Exercise => Copy every line of the data below word for word, leaving out the pictures.

---------- Supplied material

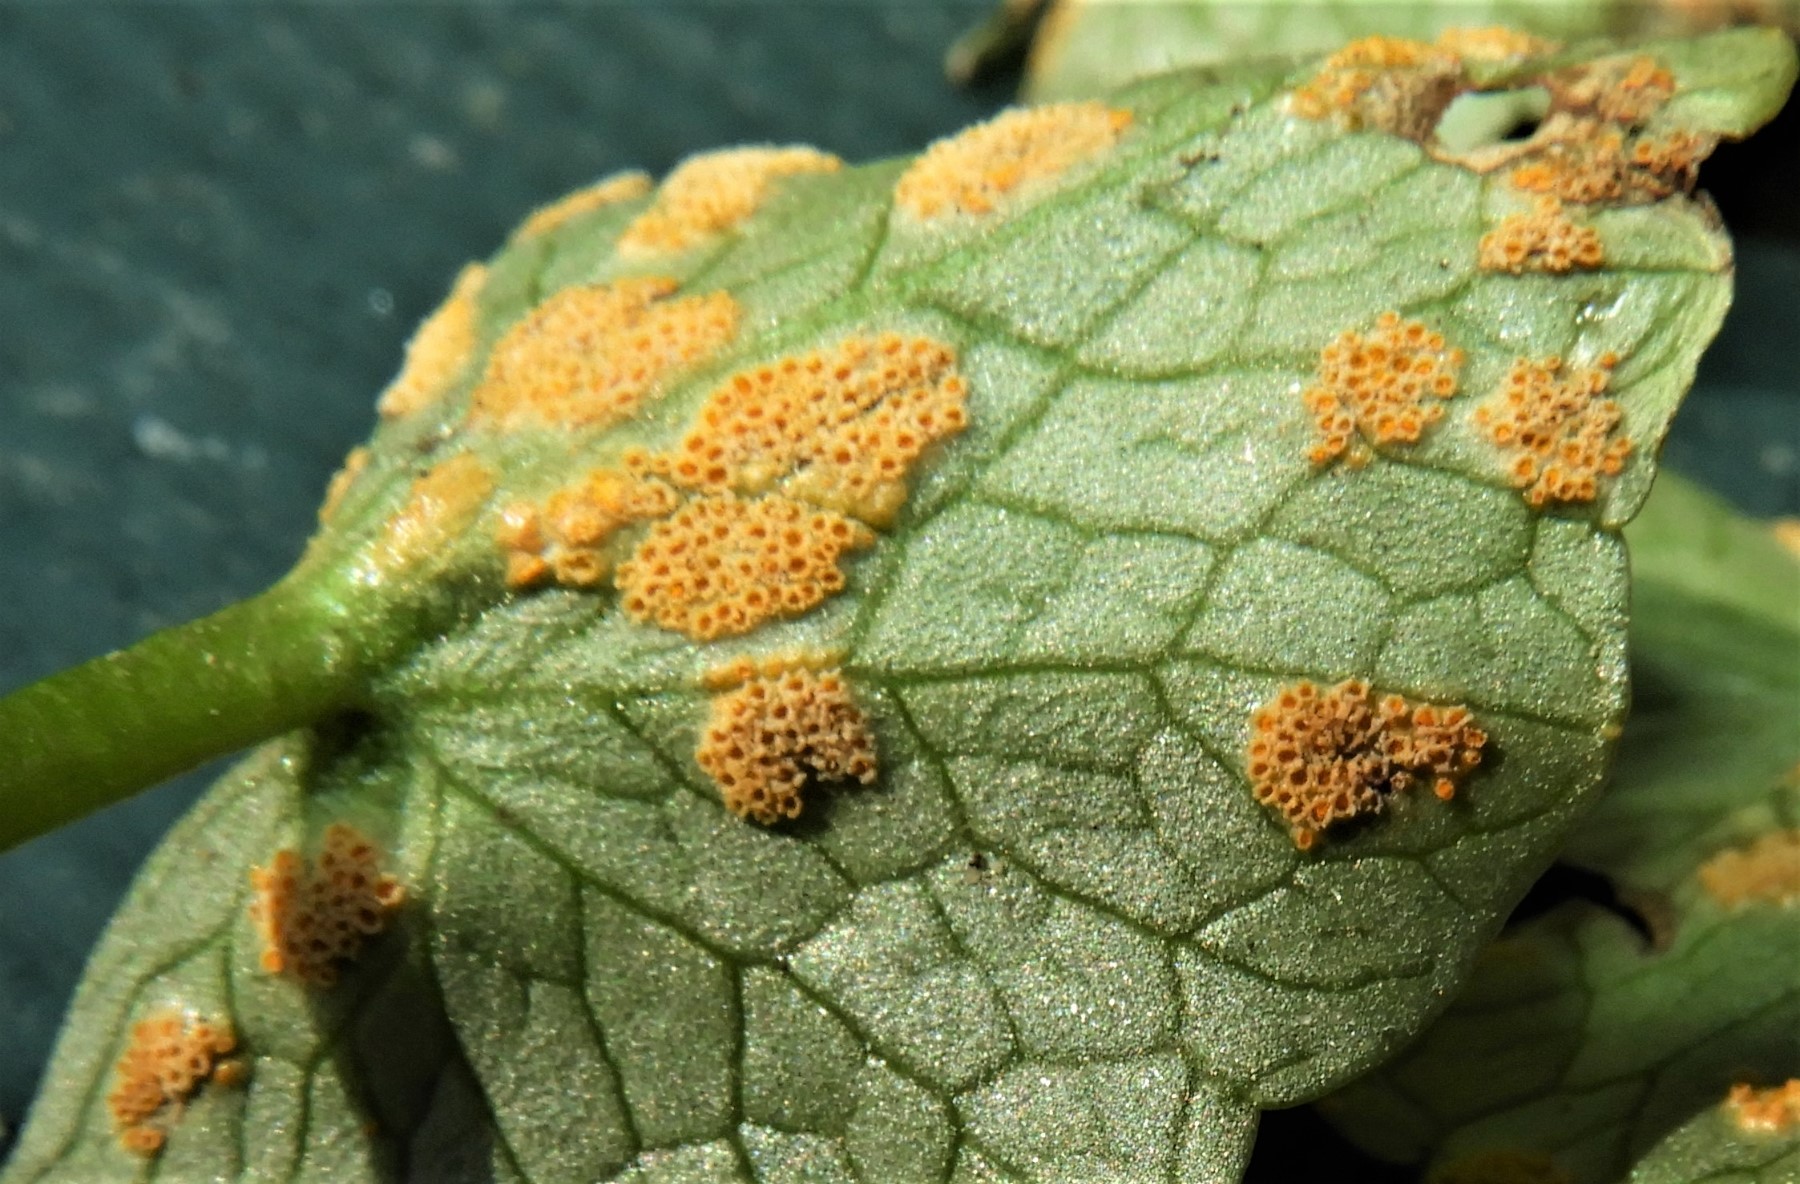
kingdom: Fungi
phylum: Basidiomycota
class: Pucciniomycetes
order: Pucciniales
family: Pucciniaceae
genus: Uromyces
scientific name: Uromyces dactylidis
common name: ranunkel-encellerust
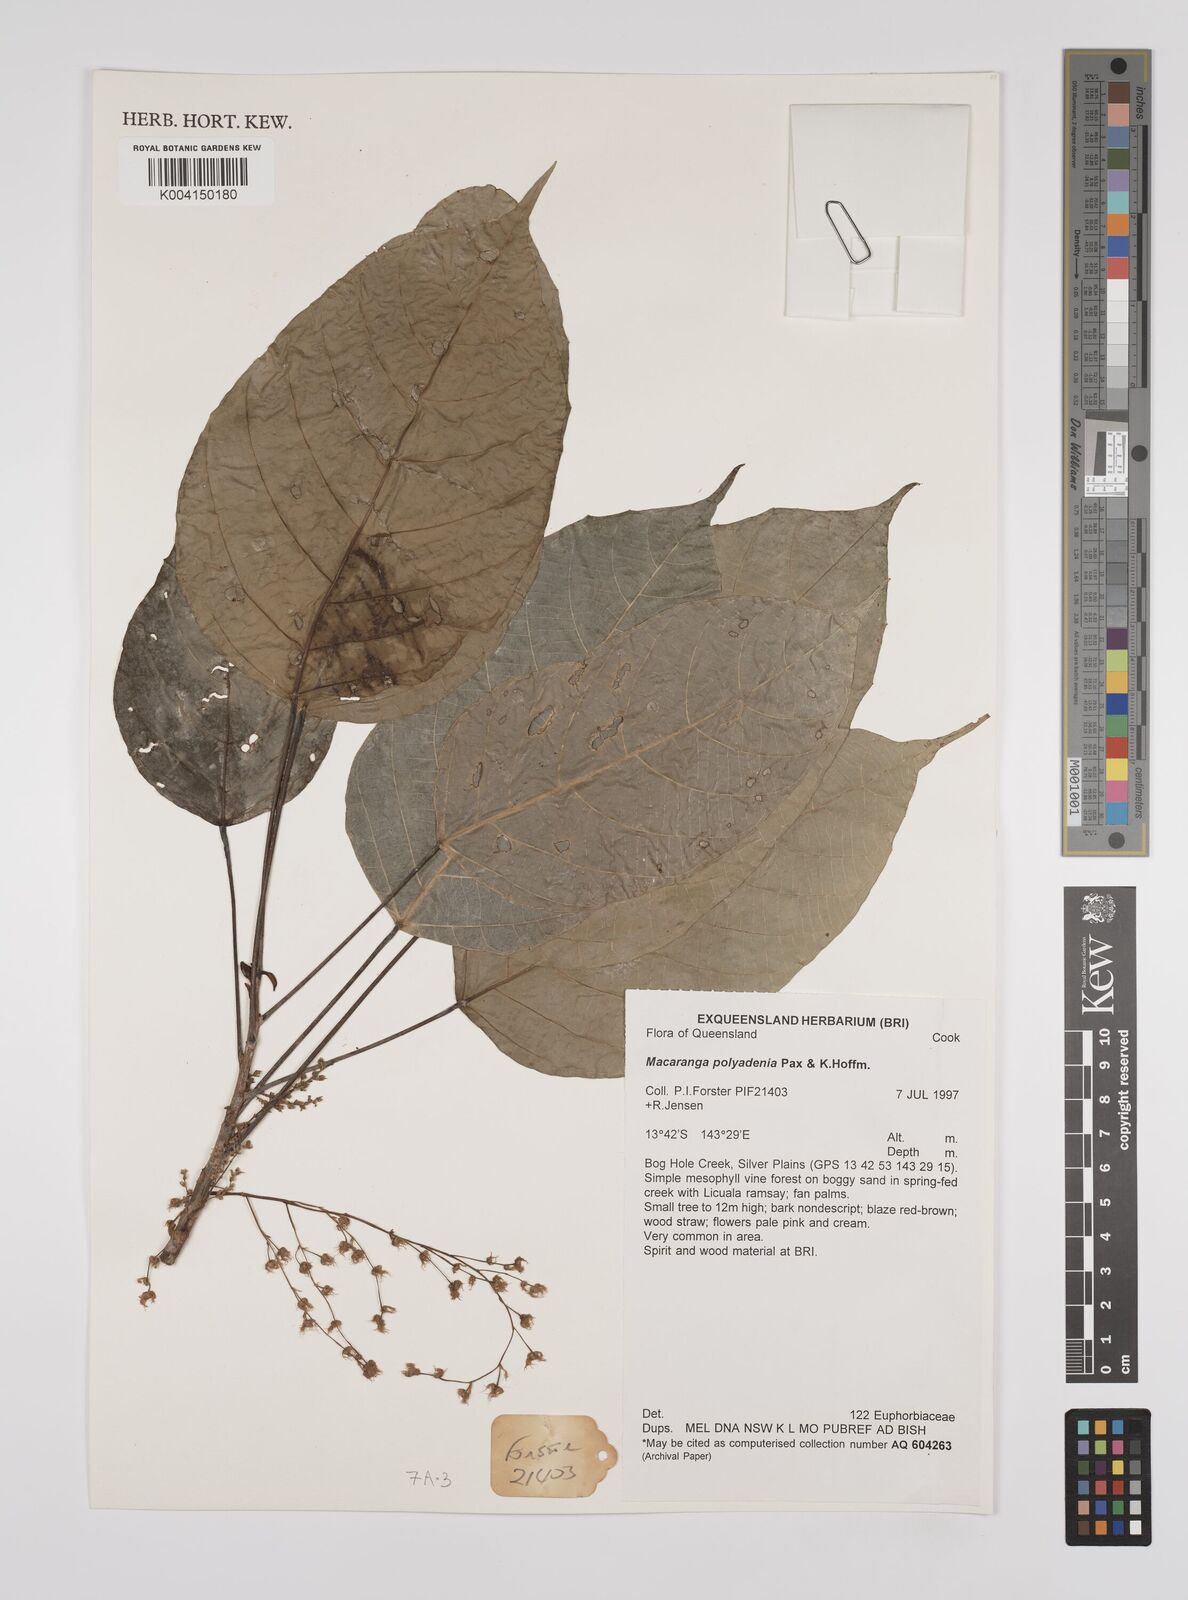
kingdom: Plantae
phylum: Tracheophyta
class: Magnoliopsida
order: Malpighiales
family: Euphorbiaceae
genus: Macaranga
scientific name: Macaranga polyadenia
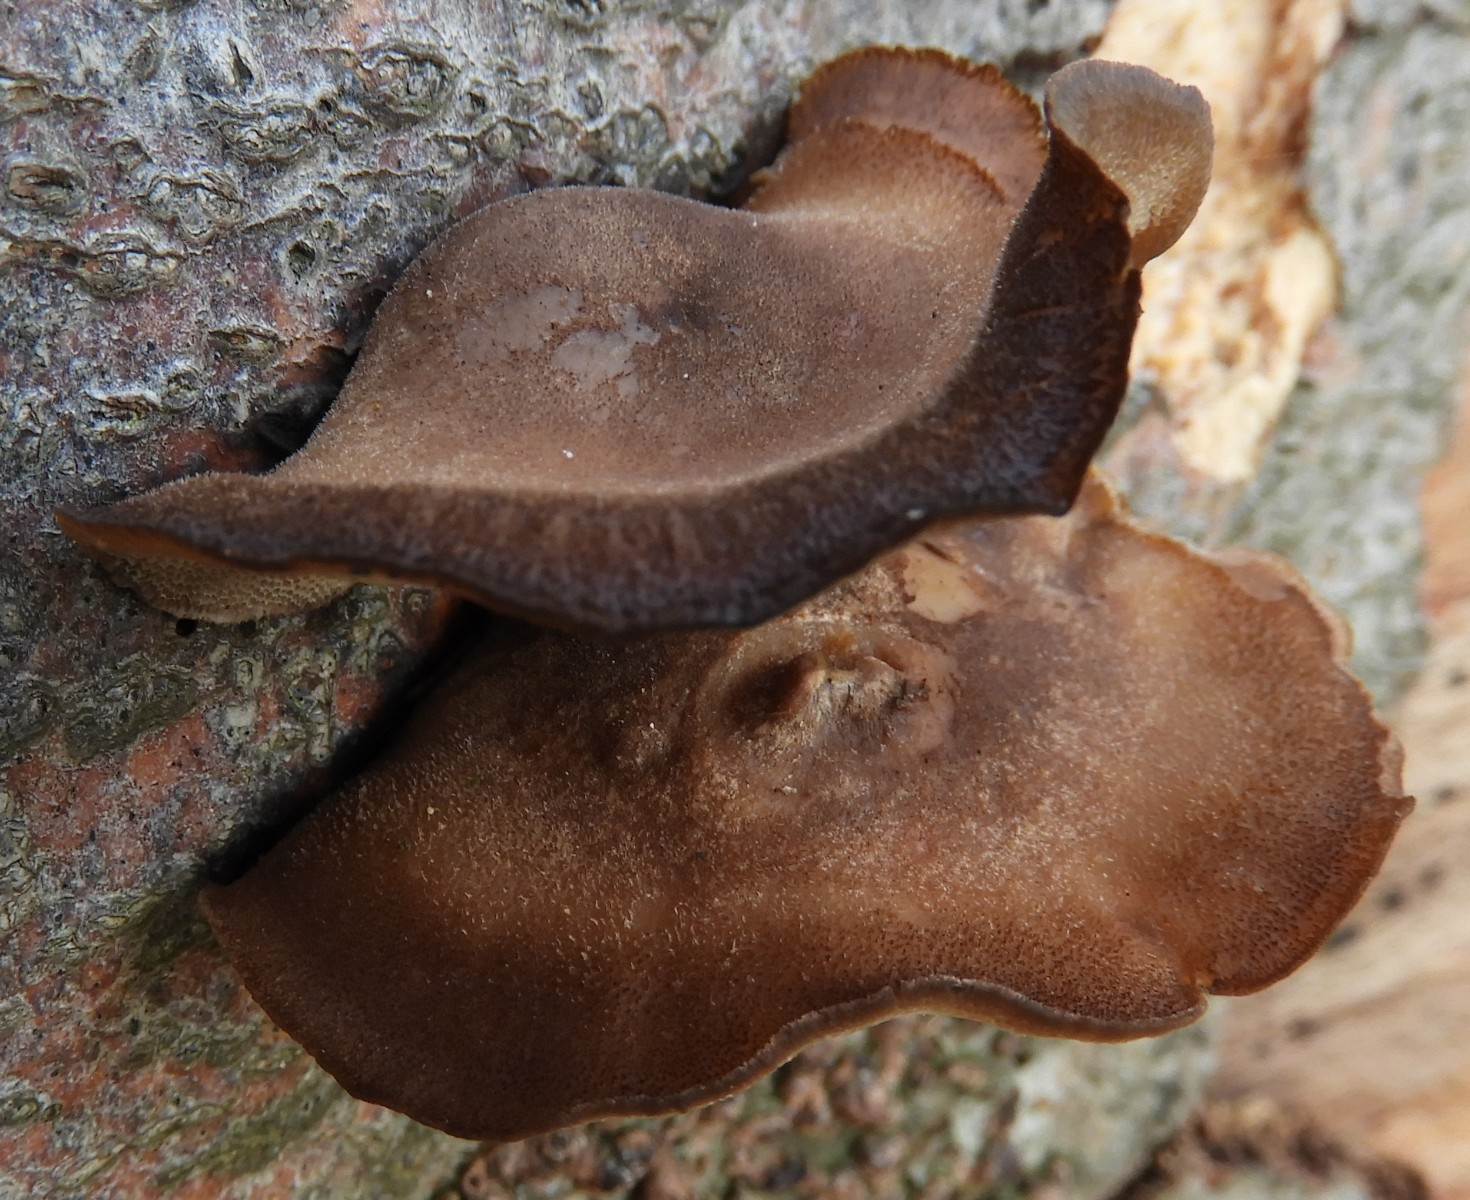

--------------------

Task result =>
kingdom: Fungi
phylum: Basidiomycota
class: Pucciniomycetes
order: Pucciniales
family: Pucciniaceae
genus: Uromyces
scientific name: Uromyces dactylidis
common name: ranunkel-encellerust
kingdom: Plantae
phylum: Tracheophyta
class: Magnoliopsida
order: Malpighiales
family: Euphorbiaceae
genus: Macaranga
scientific name: Macaranga polyadenia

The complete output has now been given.